Among the largest firms offering internet services to homes and businesses premises in the country include Safaricom, which has 36.1 per cent market share of Kenya’s fixed broadband market as of December 2024.

Other dominant players are Jamii Telecommunications with a 23.6 per cent market share and Wananchi Group, which operates Zuku with a 15.4 per cent share, according to CA data.

In its warning, Kenya’s competition and consumer watchdog appears to be borrowing from other jurisdictions in its bid to protect both local smaller ISPs and consumers by requiring landlords and real estate managers to open up their developments to competition in internet provision.

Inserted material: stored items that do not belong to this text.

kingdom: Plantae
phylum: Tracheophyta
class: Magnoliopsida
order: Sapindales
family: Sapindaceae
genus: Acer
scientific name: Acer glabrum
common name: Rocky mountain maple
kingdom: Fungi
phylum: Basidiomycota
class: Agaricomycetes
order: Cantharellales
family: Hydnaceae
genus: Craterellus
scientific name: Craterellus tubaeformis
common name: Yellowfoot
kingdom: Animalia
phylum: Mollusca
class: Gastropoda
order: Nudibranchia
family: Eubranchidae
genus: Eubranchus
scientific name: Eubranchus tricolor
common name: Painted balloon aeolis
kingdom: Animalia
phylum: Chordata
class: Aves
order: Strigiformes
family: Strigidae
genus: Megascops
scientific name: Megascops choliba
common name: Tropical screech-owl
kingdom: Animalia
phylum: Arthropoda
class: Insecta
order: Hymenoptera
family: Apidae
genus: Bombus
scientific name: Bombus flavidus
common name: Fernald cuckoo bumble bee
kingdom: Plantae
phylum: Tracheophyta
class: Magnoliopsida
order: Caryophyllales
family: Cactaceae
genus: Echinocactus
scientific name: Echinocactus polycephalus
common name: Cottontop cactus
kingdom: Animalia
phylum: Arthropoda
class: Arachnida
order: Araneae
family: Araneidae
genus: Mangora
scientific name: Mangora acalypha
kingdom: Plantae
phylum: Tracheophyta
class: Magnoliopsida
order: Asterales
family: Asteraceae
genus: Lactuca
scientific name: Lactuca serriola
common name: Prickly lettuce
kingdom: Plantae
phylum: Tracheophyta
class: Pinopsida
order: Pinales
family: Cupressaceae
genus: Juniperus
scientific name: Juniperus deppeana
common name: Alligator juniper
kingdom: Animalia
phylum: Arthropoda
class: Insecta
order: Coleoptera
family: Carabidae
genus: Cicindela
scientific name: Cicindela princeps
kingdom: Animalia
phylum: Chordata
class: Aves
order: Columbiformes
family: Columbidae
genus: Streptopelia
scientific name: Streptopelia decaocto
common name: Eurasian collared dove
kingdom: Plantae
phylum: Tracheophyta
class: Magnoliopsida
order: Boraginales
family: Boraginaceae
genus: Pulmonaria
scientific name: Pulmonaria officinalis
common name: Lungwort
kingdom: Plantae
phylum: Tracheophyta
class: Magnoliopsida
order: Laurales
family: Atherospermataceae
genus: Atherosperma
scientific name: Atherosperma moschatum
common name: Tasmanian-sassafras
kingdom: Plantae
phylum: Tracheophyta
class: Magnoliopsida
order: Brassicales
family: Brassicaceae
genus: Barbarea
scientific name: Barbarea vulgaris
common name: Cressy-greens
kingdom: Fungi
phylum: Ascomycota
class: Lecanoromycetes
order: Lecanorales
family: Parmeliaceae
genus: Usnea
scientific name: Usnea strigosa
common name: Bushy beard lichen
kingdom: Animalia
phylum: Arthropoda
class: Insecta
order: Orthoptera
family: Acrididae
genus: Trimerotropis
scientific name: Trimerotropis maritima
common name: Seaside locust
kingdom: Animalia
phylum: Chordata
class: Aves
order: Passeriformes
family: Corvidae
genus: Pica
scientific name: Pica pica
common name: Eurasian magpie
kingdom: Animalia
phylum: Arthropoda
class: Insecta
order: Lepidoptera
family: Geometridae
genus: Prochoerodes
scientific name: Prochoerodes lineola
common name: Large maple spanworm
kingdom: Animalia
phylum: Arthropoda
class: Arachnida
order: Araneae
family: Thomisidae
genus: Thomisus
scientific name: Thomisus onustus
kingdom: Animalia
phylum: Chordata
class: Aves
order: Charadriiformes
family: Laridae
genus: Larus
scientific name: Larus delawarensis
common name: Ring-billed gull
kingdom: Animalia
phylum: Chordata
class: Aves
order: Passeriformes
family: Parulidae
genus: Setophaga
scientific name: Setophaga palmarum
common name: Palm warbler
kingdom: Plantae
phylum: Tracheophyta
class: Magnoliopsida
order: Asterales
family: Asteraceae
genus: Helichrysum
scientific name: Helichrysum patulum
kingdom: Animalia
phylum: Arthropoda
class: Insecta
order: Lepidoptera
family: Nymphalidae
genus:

The Competition Commission in South Africa (SA), for instance, has also flagged exclusive rights granted to fibre network operators in estates and gated communities as problematic.

Open-access ducting

The SA competition watchdog recommended open-access frameworks to allow multiple access and discourage exclusive arrangements in new buildings. It also encourages developers to install open-access ducting to support multiple ISPs, with finances for blocking competitor service providers. 

In the United States, the Federal Communications Commission (FCC) banned exclusive contracts between telecom providers and apartment building owners in multi-tenant environments (MTEs) in 2008.

It cited such issues as consumer harm, foreclosure of competition and stagnation of service improvement. 

In the UK, Ofcom – the telecommunications industry regulator – promotes network neutrality in infrastructure access and discourages exclusive arrangements in new buildings. It also encourages developers to install open-access ducting, supporting multiple ISPs and also fines building owners and ISPs for blocking competition.

In Singapore, the authorities address the challenge by structurally separating the fibre infrastructure owners (NetLink Trust) from the ISPs to ensure open access to all ISPs at the wholesale level.

This eliminated the risk of dominant developers or ISPs monopolising estates.

Alongside CAK’s directive to telcos and developers to quit getting into contracts that lock out smaller ISPs, Kenya has recently developed a new building code that classifies internet access as an essential service, requiring new buildings to include open-access fibre ducts that can support multiple providers.

The National Building Code 2024 requires developers to have fibre optic networks and data cabling in new buildings, and each dwelling unit to have at least one network termination point.